Partitioning Pipelines

Partitioning is one of our most used features allowing you to easily monitor and validate subsets of your data

What is pipeline partitioning?

Pipeline partitioning refers to dividing your data into partitions allowing you to monitor and validate metrics on subsets of your data.

Data is partitioned by categorical feature values:

20002000

Partitioning allows you to subset data on categorical feature values and monitor and validate metrics on each of the partitions

Multi-feature partitions

You can also partition by multiple features creating multi-feature partitions:

20002000

In this example we partition the data on three features: ‘Country’, ‘Gender’ and ‘Marital status’, tracking median ‘Annual salary’ for each of the partitions

Validio supports almost as many features as you want, only limited by the number of partitions for technical reasons, driven by number of features and cardinality of the features:

#Partitions = [#distinct categorical values in feature 1] x [#distinct categorical values in feature 2] … x [#distinct categorical values in feature N]
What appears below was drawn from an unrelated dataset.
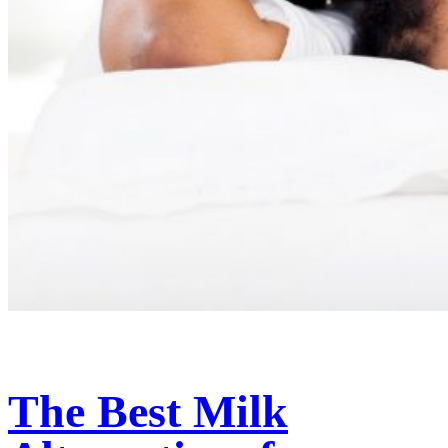
The Best Milk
Note that this is the upper bound of the number of partitions. The number of partitions can of course be less in case there aren't any records of a specific combination of feature values present in the data.

Validio currently has customer production deployments with over tens of thousands of partitions and the number of partitions supported is continuously increasing.

Why should you partition pipelines?

Information loss occurs when aggregating data, conversely, more granular analysis can be done when partitioning data.

For instance, let’s say there's a retail organization that works with customers across the globe. They may want to monitor the price data to ensure that things are properly priced. In one column is the feature “price” and in another, there’s “currency”. To monitor just the price column as a whole makes very little sense, since the prices have different orders of magnitude (due to differences in currency). Before performing a data quality validation to make sure there are no anomalies, the data must be partitioned based on currency. Just think about the difference in the order of magnitude if the very same price for a specific item is expressed in USD versus Iranian Rial, where the conversion rate is ~ 1 USD = ~ 40 000 Iranian Rial. If partitioning isn’t done, we’d literally be comparing apples with cars

20002000

Anomaly detected in the IRR partition

Set-up pipeline partitions

Pipeline partitions are set-up specifically for each pipeline, and is the last part of the Dataset Pipeline Configuration and Datapoint Pipeline Configuration set-up wizards.

Pipeline partitions in the UI

Partition views can be found on the Monitor and Filter dashboard where you can easily toggle between the different partitions you’ve created in the pipeline set-up.